Para janda dan yatim piatu,
semua petani, narakajjak lefo
Tuan tanah, tena alep, suku-alep
Atamollo, ile alep, fatte alep
Bukanlah para ahli taurat, kaum farisi, dan penguasa romawi, atau massa pembunuh.
Mereka adalah para pengagum keperkasaanmu
Sorak-sorai mereka: Baleo!Baleo!Baleo!
Johe, hela! Johe, Hela!
Hilibe! Hilibe!
Greja Hirkae! Greja Hirkae!
Bukanlah pekik kebengisan
dan teriak kebrutalan
oleh makhluk jahanam yang haus darah.
Semuanya adalah doa,
Semuanya adalah letupan harap,
Semuanya adalah mazmur pemuja
Bagi-Mu yang datang untuk membawa hidup-Mu bagi mereka.
Lamafa menusukkan tajam tempulingnya
Bukan untuk melukai atau membunuhmu,
Ia hanya ingin membuka tubuhmu
Agar bisa melihat merah darah-Mu
Merah jantung-Mu
Dan besarnya hati-Mu.
Ketika tempuling tertancap
pada tubuh-Mu
sementara ujung tali tertambat kuat pada perahu,
Itulah saatnya
Kami mendengar kembali Sabda-Mu sedia kala,
“Inilah Tubuh-Ku,”
“Inilah darah-Ku”
Bawalah Aku ke pantai-mu
Bawalah Aku tempat narakajak menanti,
Ke rumah-rumah para janda dan yatim piatu,
Yang sedang menanti kedatangan-Ku.
(13)
Prosesi membawa tubuh-Mu yang tak bernyawa
Dalam deretan peledang para nelayan
Bukanlah prosesi kematian,
Itu prosesi kehidupan.
Pantai, Neme Fatte sudah penuh
dengan narakajak yang menantimu.
Anak-anak mengelu-elukan-Mu
dengan memeluk tubuh-Mu yang tak bernyawa.
(14)
Tubuh-mu dibagi-bagikan
kepada meing-alap, tuan tanah, tena-alap, narakajak, para janda dan yatim piatu.
Dan, terjadilah,
Hidup-Mu, Nyawa-Mu, Roh-Mu
terbagikan kepada semua penghuni kampung,
Engkau bukan mati,
Engkau hidup,
Engkau bangkit
dan tak akan mati lagi,
Kau telah jadi santapan bagi semua orang.
(15)
Seperti barisan para perempuan yang
menemukan-Mu bangkit dan berlari sekuat tenaga bawa kabar sukacita
kepada para murid,
semua Penete-Alap kami,
semua ibu dan kaum perempuan kami pun membawa hidupmu dalam bentuk potongan daging dan kulit-Mu
ke pasar dan penete
agar saudara-saudari kami yang di gunung turut mengambil bagian dalam Tubuh dan Dara-Mu yang satu dan sama.
Oh, Kotoklema,
Sora Tarre Bala
Terima kasih,
karena selalu rela
menyerahkan Tubuh dan Dara-Mu
bagi kami semua. Amin.
Hari Jumad Agung, 2 April 2021
————-
*) Kotoklema adalah nama dalam bahasa Lamaholot dialek Lamalera untuk jenis ikan paus bergigi (sperm-whale) yang selalu ditangkap oleh para nelayan Lamalera. Bahasa Lamalera lain yang dikenakan untuk ikan paus adalah “sora tarre bala” atau “kerbau bertanduk gading”.

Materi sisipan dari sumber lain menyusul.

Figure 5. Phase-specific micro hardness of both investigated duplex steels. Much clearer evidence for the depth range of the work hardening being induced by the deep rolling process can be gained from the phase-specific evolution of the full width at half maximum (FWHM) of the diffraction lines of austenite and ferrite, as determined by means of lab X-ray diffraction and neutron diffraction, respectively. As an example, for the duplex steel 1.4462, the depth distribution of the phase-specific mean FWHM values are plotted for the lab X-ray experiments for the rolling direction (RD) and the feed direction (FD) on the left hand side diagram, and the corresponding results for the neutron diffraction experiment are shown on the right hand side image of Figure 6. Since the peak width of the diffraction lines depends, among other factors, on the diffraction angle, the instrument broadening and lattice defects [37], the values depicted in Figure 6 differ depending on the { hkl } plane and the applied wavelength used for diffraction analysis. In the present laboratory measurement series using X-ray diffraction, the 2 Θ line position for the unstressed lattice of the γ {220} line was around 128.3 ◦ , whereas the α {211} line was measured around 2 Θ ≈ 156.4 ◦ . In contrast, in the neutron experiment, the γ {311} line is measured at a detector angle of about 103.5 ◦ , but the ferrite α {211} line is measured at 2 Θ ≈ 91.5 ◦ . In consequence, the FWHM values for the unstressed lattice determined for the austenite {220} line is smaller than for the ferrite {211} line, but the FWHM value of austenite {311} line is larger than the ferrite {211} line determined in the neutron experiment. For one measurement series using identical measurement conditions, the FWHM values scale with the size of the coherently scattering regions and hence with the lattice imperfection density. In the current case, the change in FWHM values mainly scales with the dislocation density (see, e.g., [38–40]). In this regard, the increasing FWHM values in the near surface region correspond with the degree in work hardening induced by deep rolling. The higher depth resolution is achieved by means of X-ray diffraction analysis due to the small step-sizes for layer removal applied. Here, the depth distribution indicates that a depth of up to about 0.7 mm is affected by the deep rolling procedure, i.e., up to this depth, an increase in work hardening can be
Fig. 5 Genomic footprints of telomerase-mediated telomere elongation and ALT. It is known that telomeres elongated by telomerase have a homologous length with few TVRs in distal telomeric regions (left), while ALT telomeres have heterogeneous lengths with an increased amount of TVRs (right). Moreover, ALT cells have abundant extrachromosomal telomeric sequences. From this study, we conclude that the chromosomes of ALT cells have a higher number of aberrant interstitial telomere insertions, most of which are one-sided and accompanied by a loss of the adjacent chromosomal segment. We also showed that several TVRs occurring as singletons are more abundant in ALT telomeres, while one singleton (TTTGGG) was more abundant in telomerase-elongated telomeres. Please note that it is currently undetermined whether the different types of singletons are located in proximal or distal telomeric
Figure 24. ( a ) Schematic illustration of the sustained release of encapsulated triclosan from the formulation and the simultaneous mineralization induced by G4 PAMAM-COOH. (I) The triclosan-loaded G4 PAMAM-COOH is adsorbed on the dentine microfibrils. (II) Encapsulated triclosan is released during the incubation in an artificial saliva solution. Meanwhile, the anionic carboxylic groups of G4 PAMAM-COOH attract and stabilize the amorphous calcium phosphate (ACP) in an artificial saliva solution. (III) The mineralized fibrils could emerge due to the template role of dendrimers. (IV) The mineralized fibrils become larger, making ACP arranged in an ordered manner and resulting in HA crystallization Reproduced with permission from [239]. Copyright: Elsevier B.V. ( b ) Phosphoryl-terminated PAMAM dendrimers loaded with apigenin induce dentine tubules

Nama kerbau ini barangkali lebih tepat, karena secara ilmiah, ikan paus sebagai jenis mamalia itu termasuk dalam keluarga kebau dan sapi, yang pada awalnya hidup di darat. Mengalami evolusi anatomis setelah masuk ke laut (kerbau, sapi dan ikan paus termasuk even-toed, binatang berkuku genap)
*) Narasi ini saya tulis dengan sebuah “pengandaian” akan migrasi musiman ikan paus setiap tahun dari peraian Australia ke Lamalera. Dan, mencoba mengedepankan pemahaman orang Lamalera tentang ikan paus, bukan sekedar sebagai satwa laut, tetapi lebih sebagai sebuah “berkat” dan juga penjelmaan dari Sang Hidup itu sendiri. Oleh karena itu, tradisi Baleo di Lamalera, bukanlah sebuah tradisi “pembantaian” tetapi sebuah liturgi kehidupan untuk menerima Sang Hidup yang relah menyerahkan diriNya bagi kehidupan manusia (i.e. orang Lamalera).